There have also been studies of humans with sensory deficits like blindness or deafness that show similar reorganization, depending on the age the deficit is acquired. For examples, see:
Finney, E. M., Fine, I., & Dobkins, K. R. (2001). Visual stimuli activate auditory cortex in the deaf. Nature neuroscience, 4(12), 1171-1173.
Kujala, T., Huotilainen, M., Sinkkonen, J., Ahonen, A. I., Alho, K., Hämälä, M. S., ... & Salonen, O. (1995). Visual cortex activation in blind humans during sound discrimination. Neuroscience letters, 183(1), 143-146.
In summary, the result is that the neocortex is a very flexible, adaptable structure, and if inputs of a certain type are impoverished, that region of the cortex is used for other purposes. Essentially, neighboring functions creep in to that space.

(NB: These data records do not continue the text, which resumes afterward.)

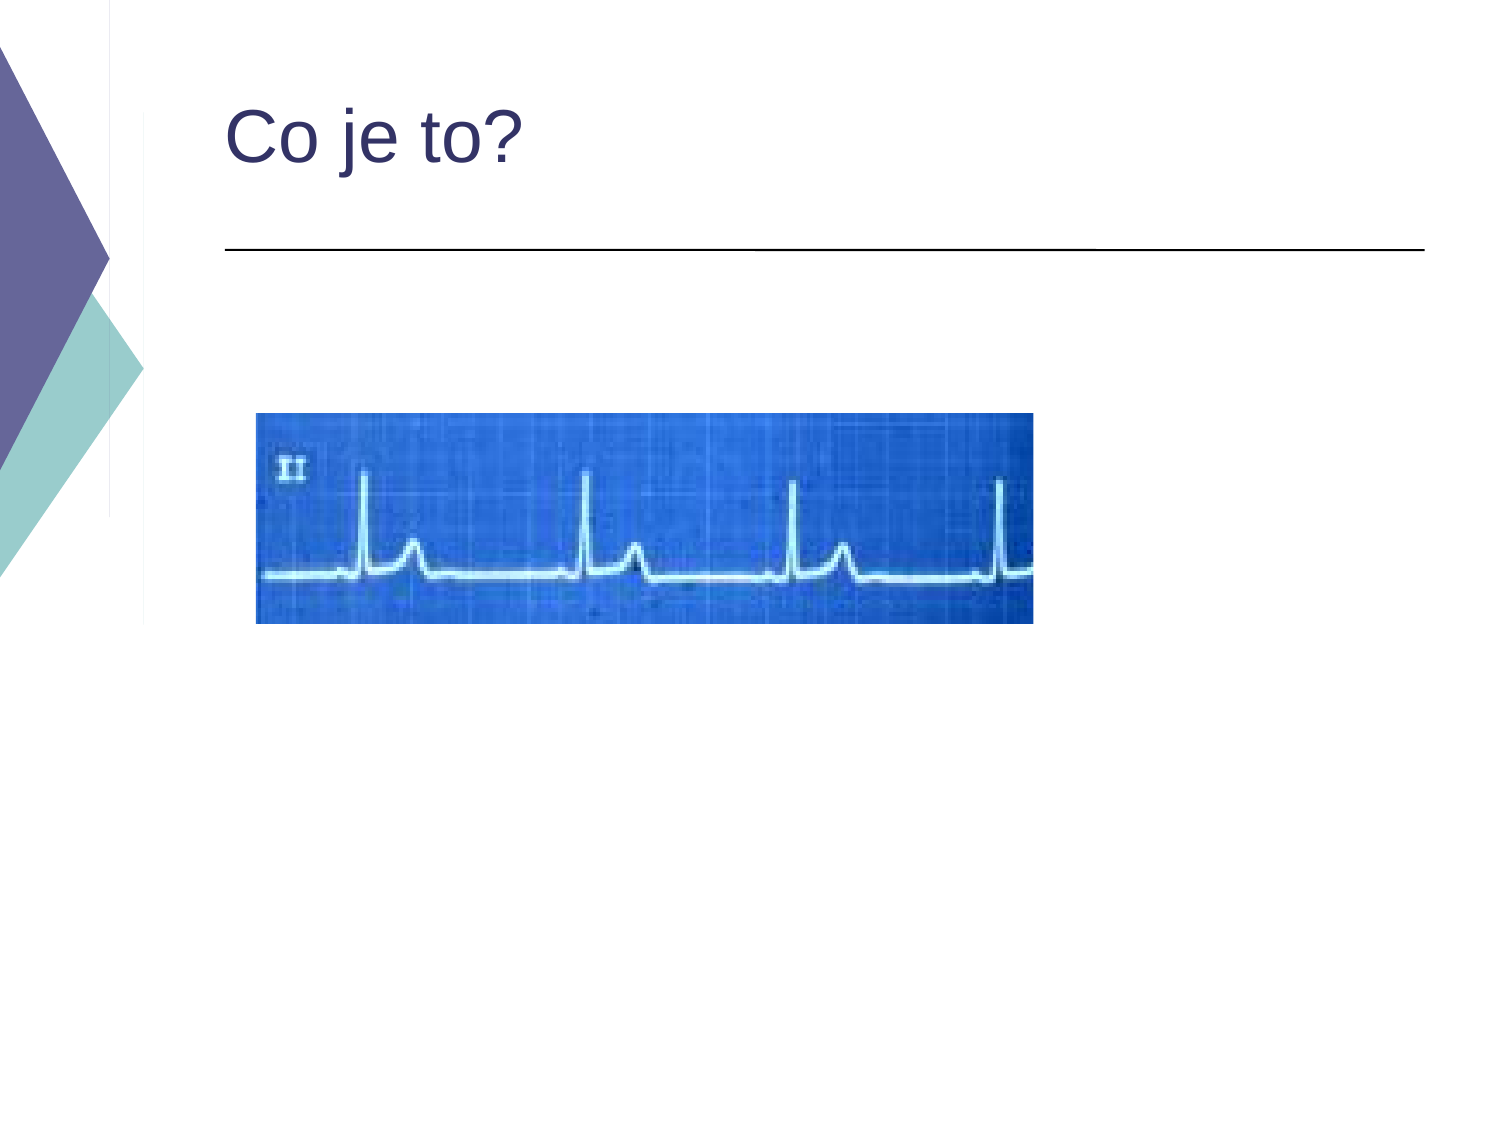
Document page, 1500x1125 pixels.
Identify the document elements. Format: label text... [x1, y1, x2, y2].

picture [255, 413, 1034, 624]
title Co je to? [224, 41, 1425, 237]
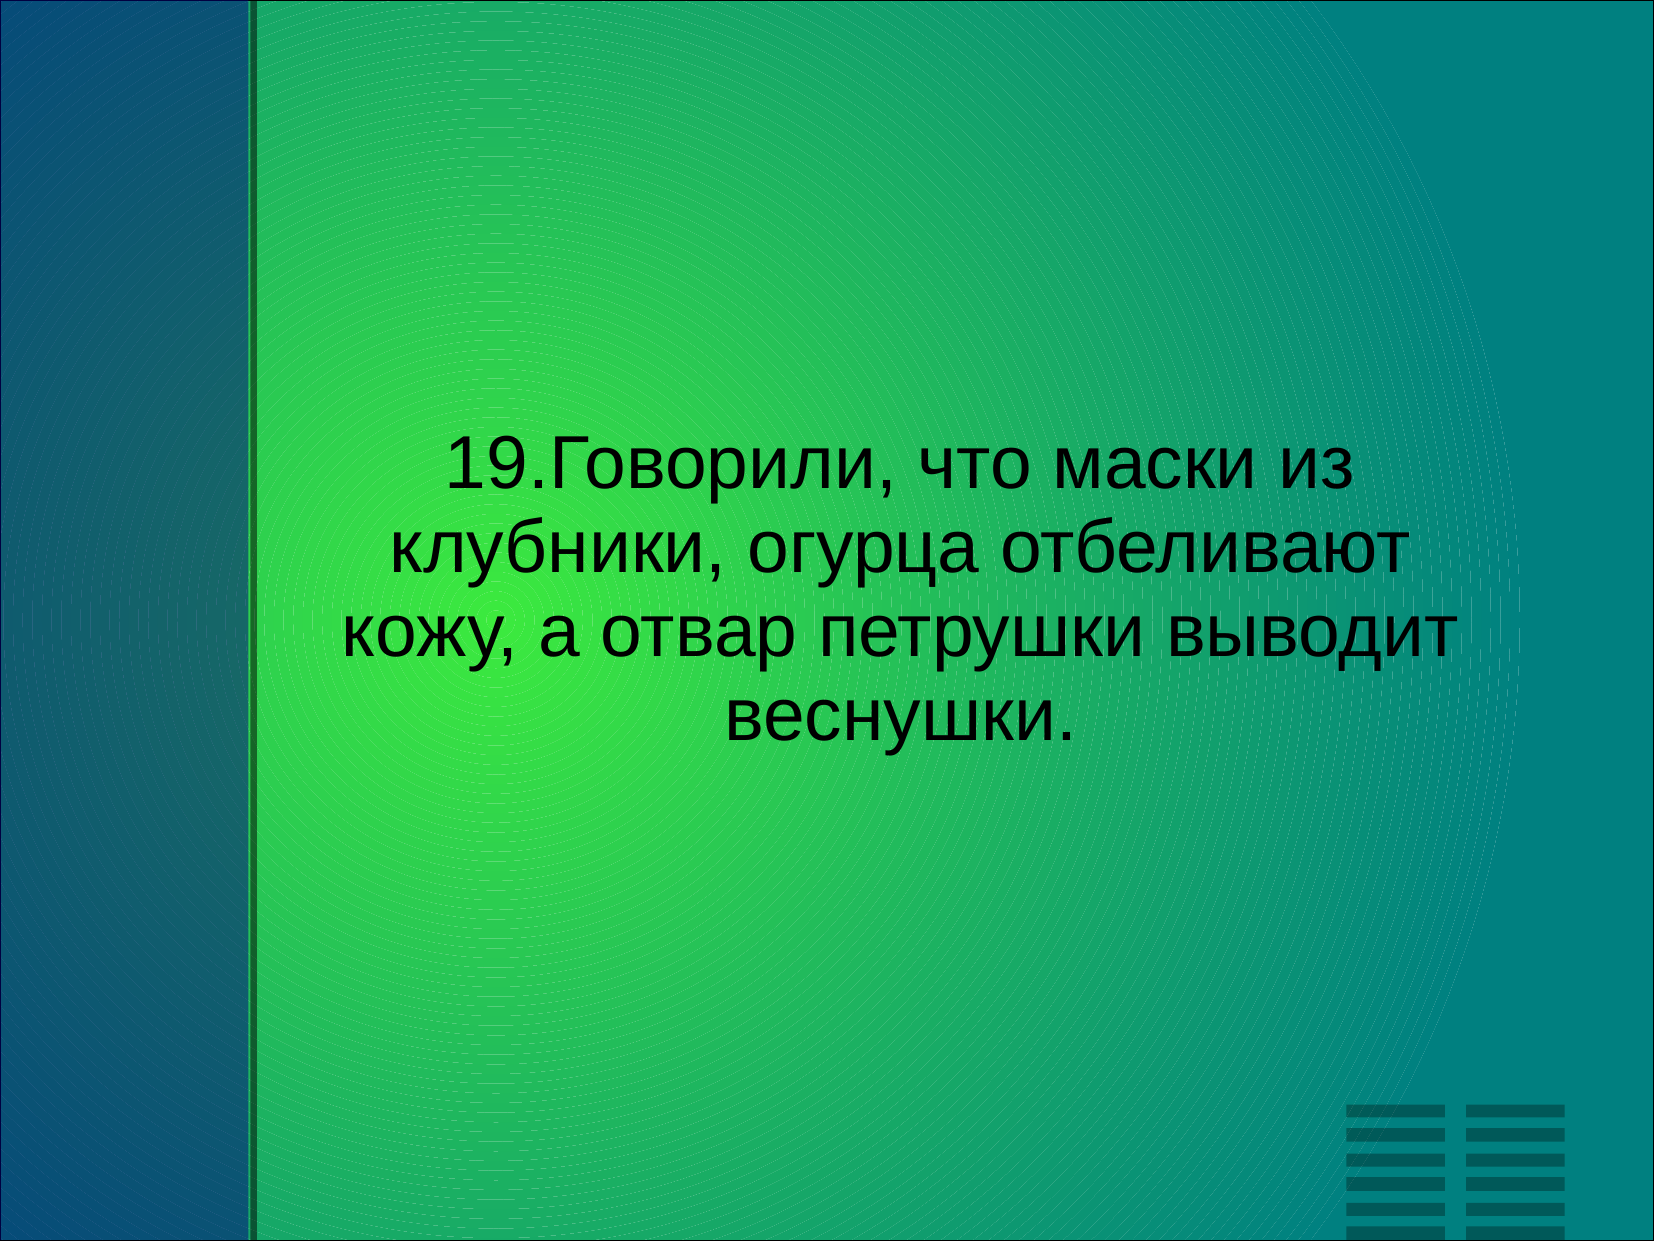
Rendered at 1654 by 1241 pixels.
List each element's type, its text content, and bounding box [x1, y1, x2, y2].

text_box 19.Говорили, что маски из клубники, огурца отбеливают кожу, а отвар петрушки выводит веснушки. [295, 413, 1506, 921]
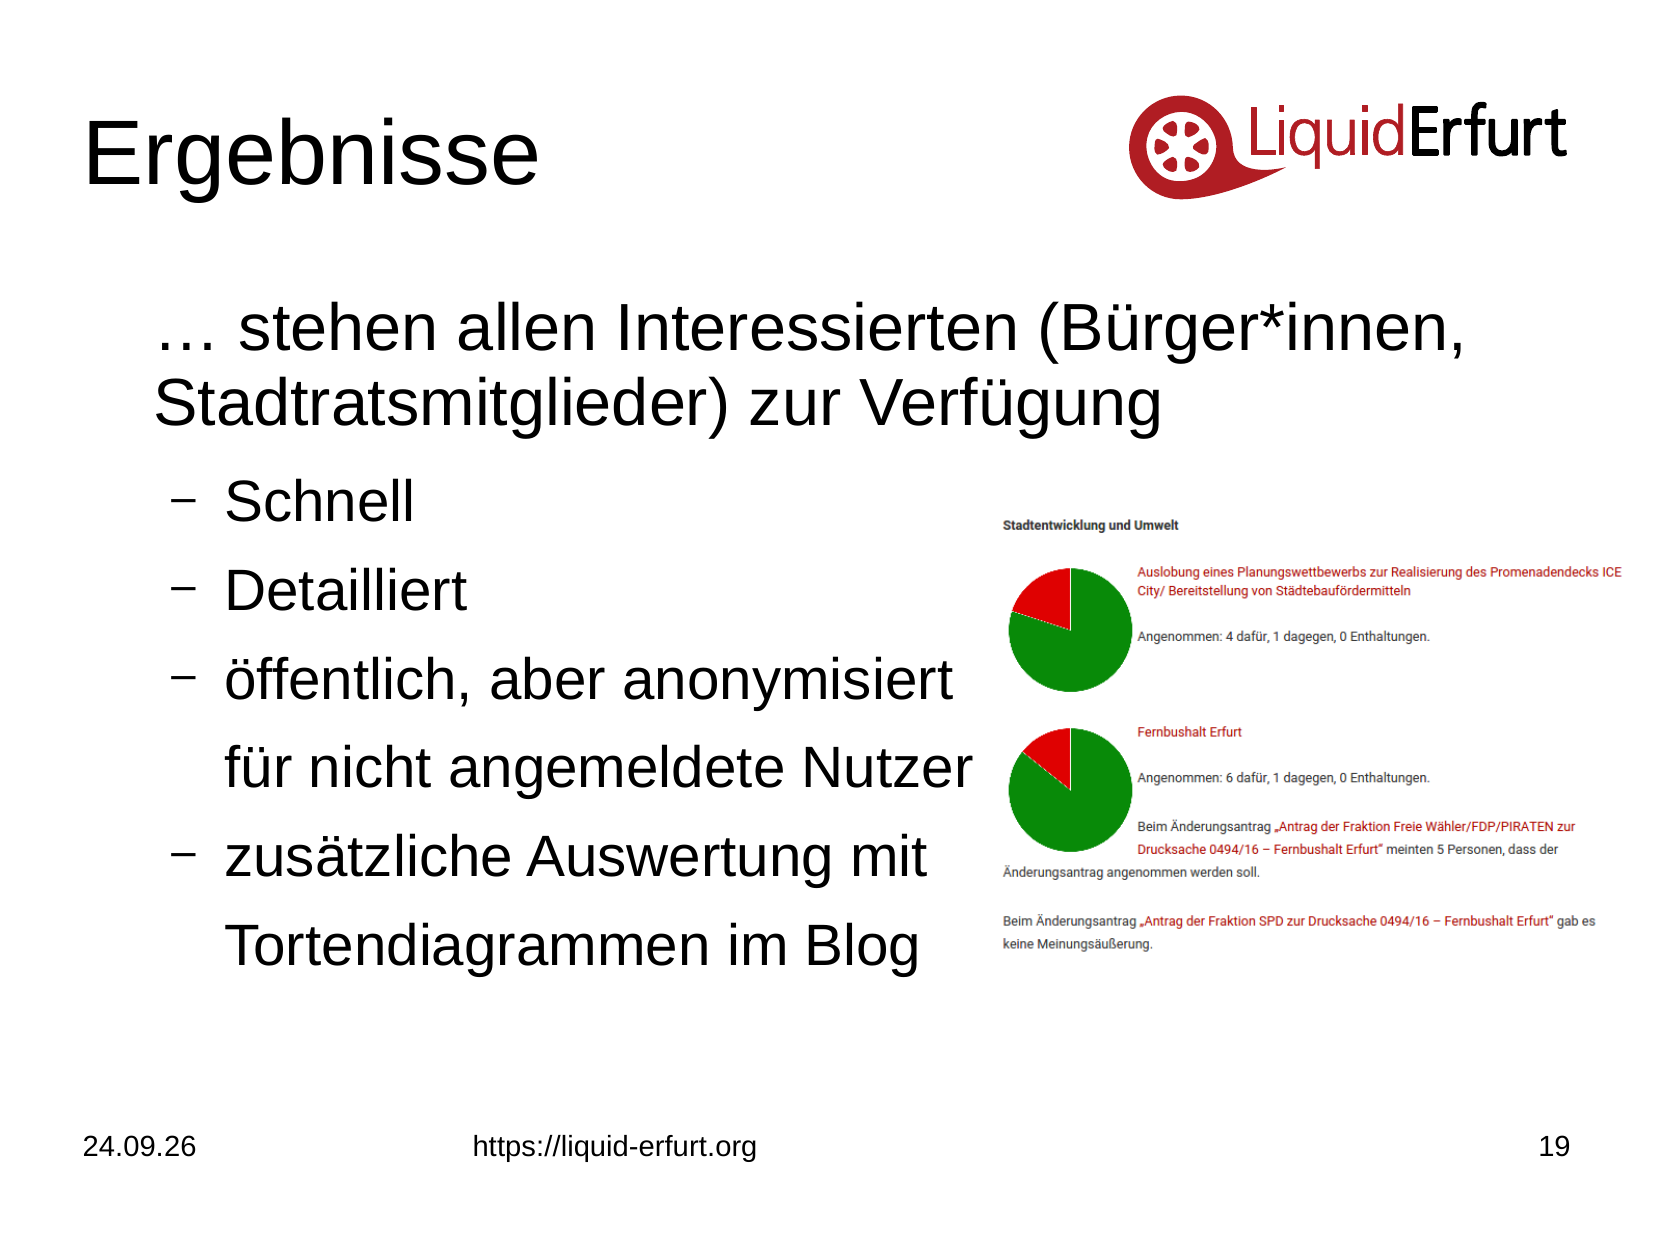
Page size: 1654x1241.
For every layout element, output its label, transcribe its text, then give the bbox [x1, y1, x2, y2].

Language processing in humans includes both auditory areas that respond to the sounds made by language, and premotor processing areas that seem to be important both for understanding the semantic content of language and for producing verbal output. None of these areas are truly language-unique, though, they are just regions that are active more than other areas when language-based tasks are occurring. In a person not exposed to a language, it's likely they would develop some rudimentary language-based skills anyways unless they were truly raised in some sort of sensory deprivation context - at this point an answer would get too far into speculation. Besides that, those areas would probably be re-purposed for other types of sensory processing and other types of motor planning.